[Stored items]

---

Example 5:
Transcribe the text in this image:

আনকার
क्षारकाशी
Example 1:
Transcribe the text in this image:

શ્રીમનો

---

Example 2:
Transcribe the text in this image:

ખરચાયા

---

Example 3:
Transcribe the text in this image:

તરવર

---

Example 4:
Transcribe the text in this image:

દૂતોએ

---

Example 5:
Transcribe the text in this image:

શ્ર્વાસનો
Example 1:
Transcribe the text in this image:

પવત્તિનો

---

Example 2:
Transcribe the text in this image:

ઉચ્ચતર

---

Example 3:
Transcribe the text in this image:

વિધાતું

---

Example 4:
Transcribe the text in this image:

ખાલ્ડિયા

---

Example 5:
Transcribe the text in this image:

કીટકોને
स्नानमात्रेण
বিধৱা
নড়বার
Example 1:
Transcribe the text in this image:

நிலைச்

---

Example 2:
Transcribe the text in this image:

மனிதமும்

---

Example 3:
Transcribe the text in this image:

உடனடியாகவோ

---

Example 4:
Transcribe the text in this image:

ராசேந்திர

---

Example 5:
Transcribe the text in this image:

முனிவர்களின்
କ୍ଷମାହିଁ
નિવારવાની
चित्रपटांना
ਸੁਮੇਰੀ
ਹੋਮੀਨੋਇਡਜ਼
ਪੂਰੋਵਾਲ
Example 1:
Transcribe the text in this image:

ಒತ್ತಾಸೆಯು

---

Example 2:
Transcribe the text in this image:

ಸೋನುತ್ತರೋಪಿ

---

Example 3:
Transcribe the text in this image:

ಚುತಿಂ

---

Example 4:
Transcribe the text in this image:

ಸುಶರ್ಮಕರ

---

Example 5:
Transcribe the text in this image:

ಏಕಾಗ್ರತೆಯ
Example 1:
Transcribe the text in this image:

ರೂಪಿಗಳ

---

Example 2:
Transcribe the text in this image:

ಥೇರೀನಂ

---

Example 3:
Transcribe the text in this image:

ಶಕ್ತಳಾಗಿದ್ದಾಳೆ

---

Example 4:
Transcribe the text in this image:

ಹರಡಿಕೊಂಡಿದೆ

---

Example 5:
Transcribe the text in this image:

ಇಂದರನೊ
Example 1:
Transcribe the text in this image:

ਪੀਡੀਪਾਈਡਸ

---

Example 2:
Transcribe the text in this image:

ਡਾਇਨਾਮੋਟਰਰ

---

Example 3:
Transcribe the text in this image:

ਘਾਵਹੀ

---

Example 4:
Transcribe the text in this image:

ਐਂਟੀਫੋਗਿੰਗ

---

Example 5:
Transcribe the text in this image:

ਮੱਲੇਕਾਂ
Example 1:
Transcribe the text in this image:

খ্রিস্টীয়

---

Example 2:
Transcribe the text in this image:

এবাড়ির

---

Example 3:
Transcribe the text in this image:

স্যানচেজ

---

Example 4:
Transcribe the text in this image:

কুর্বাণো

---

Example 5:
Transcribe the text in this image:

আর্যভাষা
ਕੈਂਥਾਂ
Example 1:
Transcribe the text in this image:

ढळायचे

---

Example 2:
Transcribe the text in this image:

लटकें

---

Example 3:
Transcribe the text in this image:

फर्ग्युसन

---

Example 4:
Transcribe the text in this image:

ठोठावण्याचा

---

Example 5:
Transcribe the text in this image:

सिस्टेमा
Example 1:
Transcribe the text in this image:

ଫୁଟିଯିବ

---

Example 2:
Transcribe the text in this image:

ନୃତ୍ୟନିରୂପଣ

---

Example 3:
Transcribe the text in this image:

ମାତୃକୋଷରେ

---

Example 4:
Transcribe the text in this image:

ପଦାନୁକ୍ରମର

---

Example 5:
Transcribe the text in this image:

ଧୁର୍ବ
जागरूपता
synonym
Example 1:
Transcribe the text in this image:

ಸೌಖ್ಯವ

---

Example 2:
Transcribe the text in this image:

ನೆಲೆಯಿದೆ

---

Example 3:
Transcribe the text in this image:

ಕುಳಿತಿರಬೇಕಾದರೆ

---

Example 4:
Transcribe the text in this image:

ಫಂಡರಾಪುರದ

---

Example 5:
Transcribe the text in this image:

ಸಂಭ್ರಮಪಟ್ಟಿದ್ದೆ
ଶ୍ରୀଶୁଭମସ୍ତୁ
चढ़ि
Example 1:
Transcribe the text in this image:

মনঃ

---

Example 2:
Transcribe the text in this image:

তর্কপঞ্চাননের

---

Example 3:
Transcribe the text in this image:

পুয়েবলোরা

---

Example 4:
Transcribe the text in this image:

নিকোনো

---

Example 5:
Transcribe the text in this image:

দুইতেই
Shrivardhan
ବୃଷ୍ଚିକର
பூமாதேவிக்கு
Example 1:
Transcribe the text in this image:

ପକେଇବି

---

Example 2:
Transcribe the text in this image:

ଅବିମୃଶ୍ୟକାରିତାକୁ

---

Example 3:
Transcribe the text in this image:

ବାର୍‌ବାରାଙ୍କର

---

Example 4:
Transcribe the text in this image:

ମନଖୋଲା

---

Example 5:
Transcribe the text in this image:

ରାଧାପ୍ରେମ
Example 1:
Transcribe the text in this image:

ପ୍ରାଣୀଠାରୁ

Work required: Copy all records verbatim.

Answer for the task:
---

Example 5:
Transcribe the text in this image:

আনকার
क्षारकाशी
Example 1:
Transcribe the text in this image:

શ્રીમનો

---

Example 2:
Transcribe the text in this image:

ખરચાયા

---

Example 3:
Transcribe the text in this image:

તરવર

---

Example 4:
Transcribe the text in this image:

દૂતોએ

---

Example 5:
Transcribe the text in this image:

શ્ર્વાસનો
Example 1:
Transcribe the text in this image:

પવત્તિનો

---

Example 2:
Transcribe the text in this image:

ઉચ્ચતર

---

Example 3:
Transcribe the text in this image:

વિધાતું

---

Example 4:
Transcribe the text in this image:

ખાલ્ડિયા

---

Example 5:
Transcribe the text in this image:

કીટકોને
स्नानमात्रेण
বিধৱা
নড়বার
Example 1:
Transcribe the text in this image:

நிலைச்

---

Example 2:
Transcribe the text in this image:

மனிதமும்

---

Example 3:
Transcribe the text in this image:

உடனடியாகவோ

---

Example 4:
Transcribe the text in this image:

ராசேந்திர

---

Example 5:
Transcribe the text in this image:

முனிவர்களின்
କ୍ଷମାହିଁ
નિવારવાની
चित्रपटांना
ਸੁਮੇਰੀ
ਹੋਮੀਨੋਇਡਜ਼
ਪੂਰੋਵਾਲ
Example 1:
Transcribe the text in this image:

ಒತ್ತಾಸೆಯು

---

Example 2:
Transcribe the text in this image:

ಸೋನುತ್ತರೋಪಿ

---

Example 3:
Transcribe the text in this image:

ಚುತಿಂ

---

Example 4:
Transcribe the text in this image:

ಸುಶರ್ಮಕರ

---

Example 5:
Transcribe the text in this image:

ಏಕಾಗ್ರತೆಯ
Example 1:
Transcribe the text in this image:

ರೂಪಿಗಳ

---

Example 2:
Transcribe the text in this image:

ಥೇರೀನಂ

---

Example 3:
Transcribe the text in this image:

ಶಕ್ತಳಾಗಿದ್ದಾಳೆ

---

Example 4:
Transcribe the text in this image:

ಹರಡಿಕೊಂಡಿದೆ

---

Example 5:
Transcribe the text in this image:

ಇಂದರನೊ
Example 1:
Transcribe the text in this image:

ਪੀਡੀਪਾਈਡਸ

---

Example 2:
Transcribe the text in this image:

ਡਾਇਨਾਮੋਟਰਰ

---

Example 3:
Transcribe the text in this image:

ਘਾਵਹੀ

---

Example 4:
Transcribe the text in this image:

ਐਂਟੀਫੋਗਿੰਗ

---

Example 5:
Transcribe the text in this image:

ਮੱਲੇਕਾਂ
Example 1:
Transcribe the text in this image:

খ্রিস্টীয়

---

Example 2:
Transcribe the text in this image:

এবাড়ির

---

Example 3:
Transcribe the text in this image:

স্যানচেজ

---

Example 4:
Transcribe the text in this image:

কুর্বাণো

---

Example 5:
Transcribe the text in this image:

আর্যভাষা
ਕੈਂਥਾਂ
Example 1:
Transcribe the text in this image:

ढळायचे

---

Example 2:
Transcribe the text in this image:

लटकें

---

Example 3:
Transcribe the text in this image:

फर्ग्युसन

---

Example 4:
Transcribe the text in this image:

ठोठावण्याचा

---

Example 5:
Transcribe the text in this image:

सिस्टेमा
Example 1:
Transcribe the text in this image:

ଫୁଟିଯିବ

---

Example 2:
Transcribe the text in this image:

ନୃତ୍ୟନିରୂପଣ

---

Example 3:
Transcribe the text in this image:

ମାତୃକୋଷରେ

---

Example 4:
Transcribe the text in this image:

ପଦାନୁକ୍ରମର

---

Example 5:
Transcribe the text in this image:

ଧୁର୍ବ
जागरूपता
synonym
Example 1:
Transcribe the text in this image:

ಸೌಖ್ಯವ

---

Example 2:
Transcribe the text in this image:

ನೆಲೆಯಿದೆ

---

Example 3:
Transcribe the text in this image:

ಕುಳಿತಿರಬೇಕಾದರೆ

---

Example 4:
Transcribe the text in this image:

ಫಂಡರಾಪುರದ

---

Example 5:
Transcribe the text in this image:

ಸಂಭ್ರಮಪಟ್ಟಿದ್ದೆ
ଶ୍ରୀଶୁଭମସ୍ତୁ
चढ़ि
Example 1:
Transcribe the text in this image:

মনঃ

---

Example 2:
Transcribe the text in this image:

তর্কপঞ্চাননের

---

Example 3:
Transcribe the text in this image:

পুয়েবলোরা

---

Example 4:
Transcribe the text in this image:

নিকোনো

---

Example 5:
Transcribe the text in this image:

দুইতেই
Shrivardhan
ବୃଷ୍ଚିକର
பூமாதேவிக்கு
Example 1:
Transcribe the text in this image:

ପକେଇବି

---

Example 2:
Transcribe the text in this image:

ଅବିମୃଶ୍ୟକାରିତାକୁ

---

Example 3:
Transcribe the text in this image:

ବାର୍‌ବାରାଙ୍କର

---

Example 4:
Transcribe the text in this image:

ମନଖୋଲା

---

Example 5:
Transcribe the text in this image:

ରାଧାପ୍ରେମ
Example 1:
Transcribe the text in this image:

ପ୍ରାଣୀଠାରୁ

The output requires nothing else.